The public backlash against the Thuringian CDU’s action was immediate and intense. Far from representing a genuine breakthrough for the AfD, the unsavoury episode actually demonstrated that a majority of German society — at least, in the west — wants the taboo on collaboration with the extreme right to be applied resolutely and unconditionally.
In this sense, Germany remains a long way from travelling down the road of neighbouring Austria, where the far-right Freedom party was brought into a coalition government at national level after elections in 2017. It shared power for 18 months before its disreputable behaviour forced the party out of office.
There were other factors behind Ms Kramp-Karrenbauer’s fall from grace. She committed public relations and policy blunders that damaged her standing with German voters, stimulated internal dissent in the CDU and made it increasingly doubtful that she would be selected as the party’s candidate for chancellor in the next Bundestag elections, due by September 2021.
Even Ms Merkel’s decision in July to promote Ms Kramp-Karrenbauer to defence minister could not stop the CDU sharks from circling around their new leader. Running the defence ministry is at the best of times a thankless task for German politicians, but the chief gripe of her critics was that she was jeopardising the CDU’s chances of remaining the dominant party after the next elections.
This illustrates that the fundamental cause of the collapse of her authority lies in the reshaping and fragmentation of Germany’s party landscape in the Merkel era. In the 2017 Bundestag elections, the CDU and the Social Democrats, their coalition partners, each scored their lowest national vote since the end of Nazism.
What used to be a three-party system, involving the CDU, SPD and liberal Free Democrats, evolved after the 1980s into a four-party system with the rise of the Greens.

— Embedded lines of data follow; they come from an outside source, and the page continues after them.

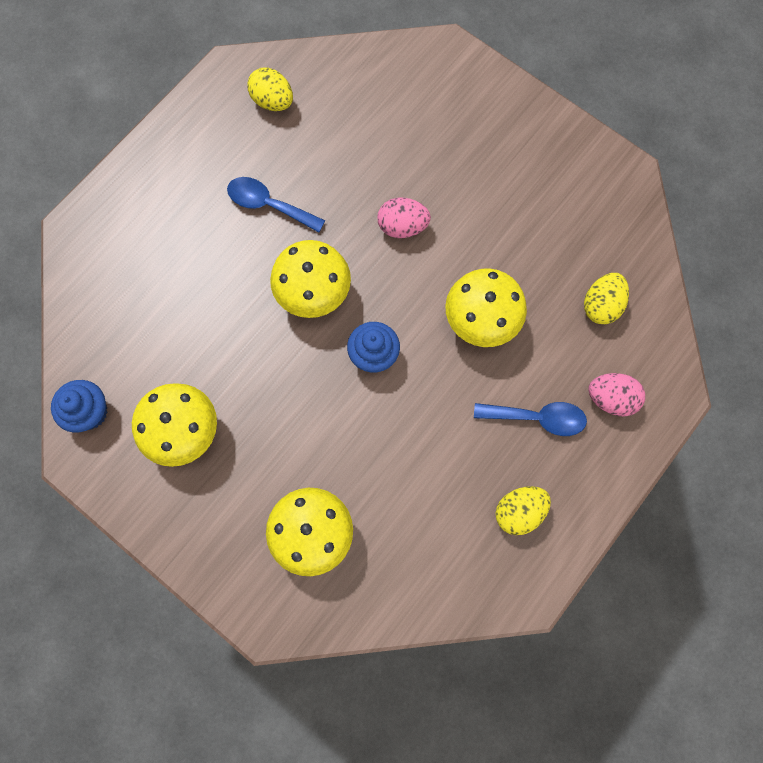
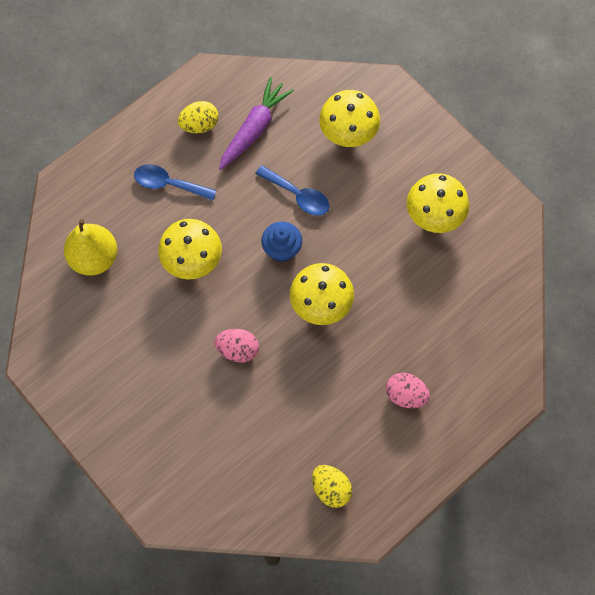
camera: 170 degrees left, 5 degrees down
(89, 412) = (506, 243): blue cupcake -> none
(268, 205) = (348, 388): blue spoon -> blue spoon (298, 195)
(443, 519) = (254, 129): none -> purple carrot
(601, 305) = (94, 258): yellow egg -> yellow pear
(610, 398) = (110, 188): pink egg -> pink egg (405, 395)

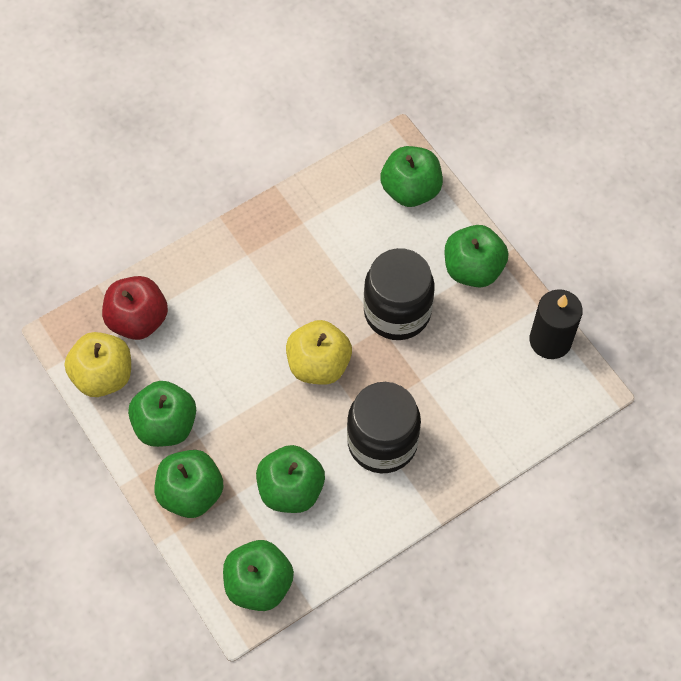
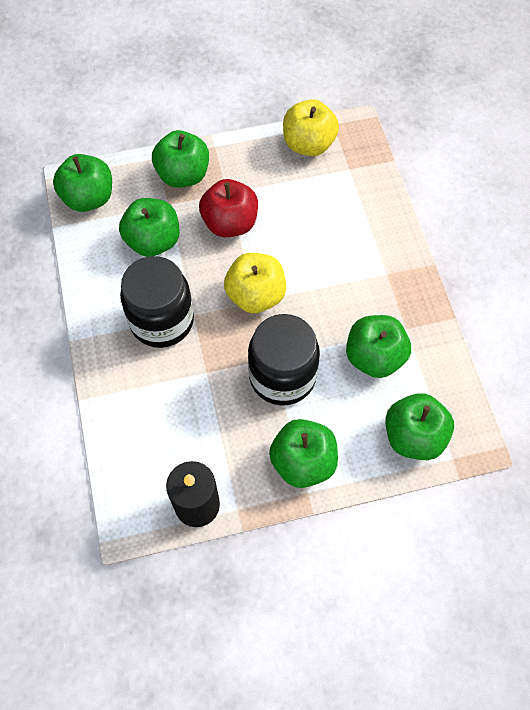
camera: 110 degrees right, 0 degrees up
(138, 320) = (350, 178): red apple -> red apple (230, 223)
(165, 425) = (248, 173): green apple -> green apple (374, 357)

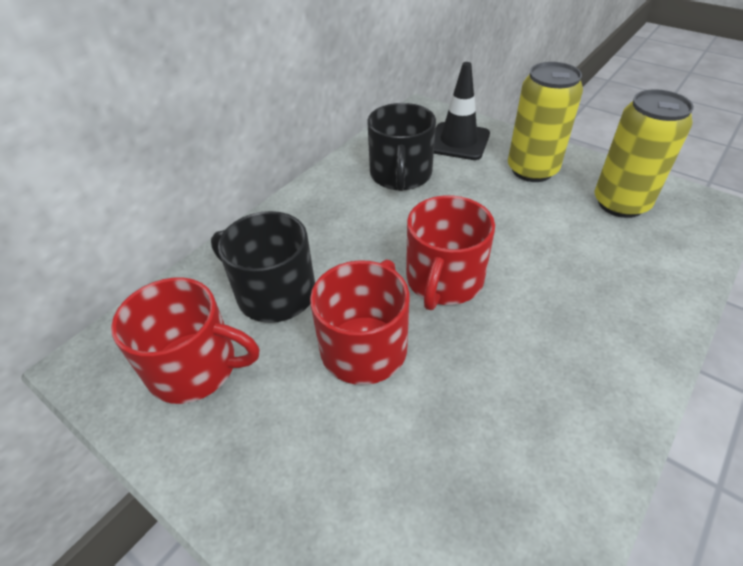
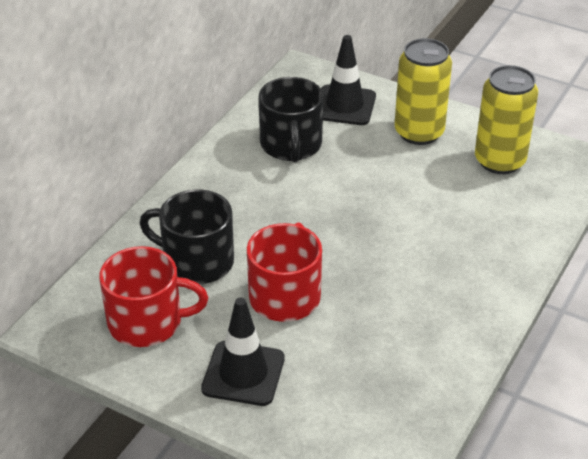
camera: 10 degrees left, 5 degrees down
(289, 459) = (243, 373): none -> black traffic cone
(443, 280) = (344, 239): red mug -> none

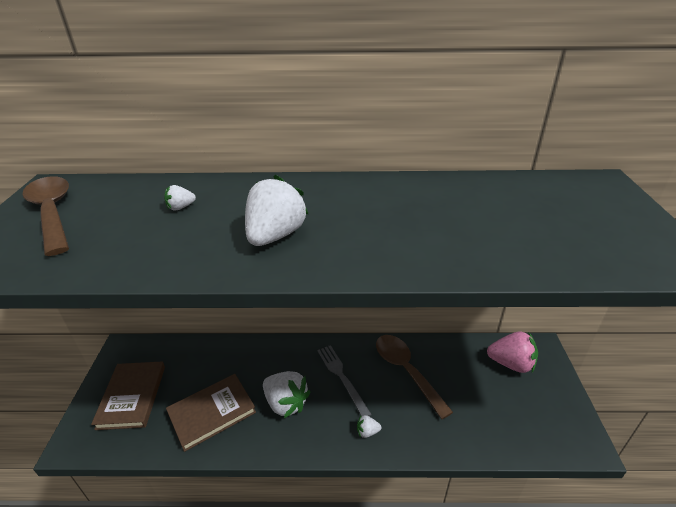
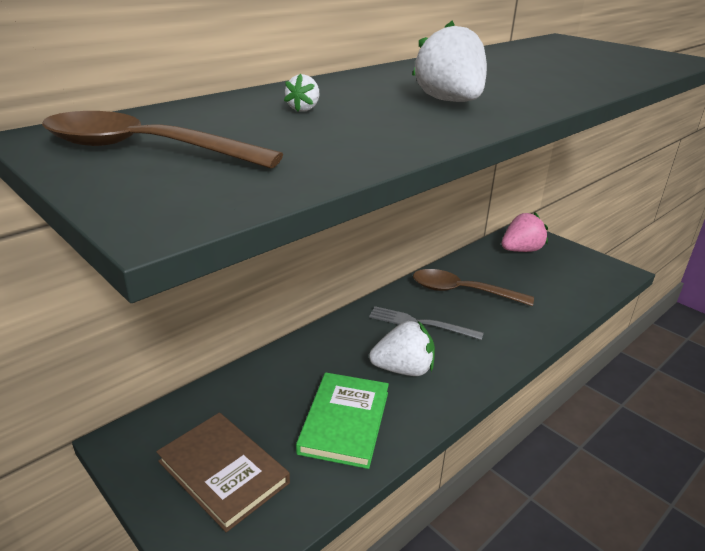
camera: 45 degrees left, 5 degrees down
(212, 413) = (344, 422): brown book -> green book
(367, 432) = (497, 346): white strawberry -> none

Then it became a five-party system with the emergence of Die Linke, a leftist party with roots in former East Germany’s communist dictatorship.
Finally, after the AfD’s birth in 2013 and entry into the Bundestag in 2017, the system has six parties — or seven, if one counts the Christian Social Union, the CDU’s Bavarian sister party, separately. This splintering has made the formation of stable coalition governments an ever more awkward task, one rendered no easier by the four mainstream parties’ refusal to consider governing at national level with either Die Linke or the AfD.
The Thuringia debacle will add to these complications by intensifying suspicions of the Free Democrats, who were as guilty as the CDU, if not more so, in effectively lifting the taboo on the AfD. No less important, the prospect of a CDU-Green partnership will be clouded by the Greens’ doubts about whether the CDU can be trusted to maintain the ironclad isolation of the radical right in regional German politics.
The effect of these ructions is not to undermine the integrity of German democracy, but rather to raise questions about the effectiveness of Germany’s role in Europe and the wider global arena. As the old international order erodes, Germany is being shaken by short-term political convulsions and longer-term structural changes that hold it back just when its leadership is most needed.